Large numbers of Vermonters have adopted the dysfunctions of the urban underclass for no reason more compelling than that there's not much else to do. Once upon a time, St. Johnsbury made Fairbanks scales, but now a still handsome town is, as Norman puts it, "hollowed out by the loss of work and purpose." Their grandparents got up at four in the morning to work the farm and their great-great-great-whatever-parents slogged up the Connecticut River, cleared the land, and built homes and towns and a civilization in the wilderness. And now? A couple of months back, I sat in the café in St. Johnsbury, and overheard a state official and a Chamber of Commerce official discuss enthusiastically how the town could access some federal funds to convert an abandoned building into welfare housing.
"Work" and "purpose" are intimately connected: Researchers at the University of Michigan, for example, found that welfare payments make one unhappier than a modest income honestly earned and used to provide for one's family. "It drains too much of the life from life," said Charles Murray in a speech in 2009. "And that statement applies as much to the lives of janitors — even more to the lives of janitors — as it does to the lives of CEOs." Self-reliance — "work" — is intimately connected to human dignity — "purpose."

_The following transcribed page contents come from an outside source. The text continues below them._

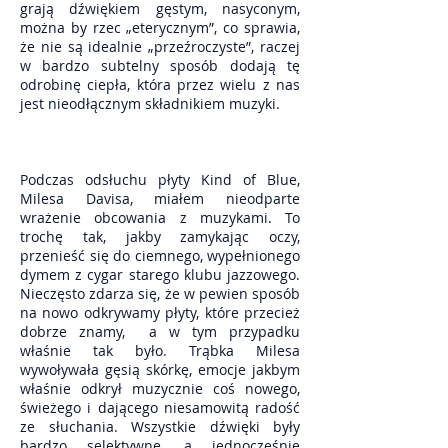
grają dźwiękiem gęstym, nasyconym,
można by rzec „eterycznym”, co sprawia,
że nie są idealnie „przeźroczyste”, raczej
w bardzo subtelny sposób dodają tę
odrobinę ciepła, która przez wielu z nas
jest nieodłącznym składnikiem muzyki.
Podczas odsłuchu płyty Kind of Blue,
Milesa Davisa, miałem nieodparte
wrażenie obcowania z muzykami. To
trochę tak, jakby zamykając oczy,
przenieść się do ciemnego, wypełnionego
dymem z cygar starego klubu jazzowego.
Nieczęsto zdarza się, że w pewien sposób
na nowo odkrywamy płyty, które przecież
dobrze znamy, a w tym przypadku
właśnie tak było. Trąbka Milesa
wywoływała gęsią skórkę, emocje jakbym
właśnie odkrył muzycznie coś nowego,
świeżego i dającego niesamowitą radość
ze słuchania. Wszystkie dźwięki były
bardzo selektywne, a jednocześnie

Another quote from After America, from the presiding genius of the British welfare state:
When William Beveridge laid out his blueprint for the modern British welfare state in 1942, his goal was the "abolition of want," to be accomplished by "cooperation between the State and the individual." In attempting to insulate the citizenry from the vicissitudes of fate, Sir William succeeded beyond his wildest dreams: Want has been all but abolished. Today, fewer and fewer Britons want to work, want to marry, want to raise children, want to lead a life of any purpose or dignity. "Cooperation" between the State and the individual has resulted in a huge expansion of the former and the ceaseless withering of the latter.
Which is more likely in Obama's world after work? The new golden age of poetry and music foreseen by Nancy Pelosi? Or more heroin, more obesity, more diabetes, more crime, more children raised in transient households that make even elementary character formation all but impossible... And, if you're one of those who works in the "knowledge economy", how confident are you that you can insulate your life from the pathologies beyond the Green Zone?
The basic problem with the western world today is that not enough people do not enough work for not enough of their lives - and yet still expect to lead a First World lifestyle. One more quote from my sadly prescient After America: As Bernard Shaw asked in Heartbreak House, "Do you think the laws of God will be suspended in favor of England because you were born in it?"
"Of course!" say Obama and Pelosi and The New York Times and the Professor of Leisure Studies at the University of Iowa. I think not.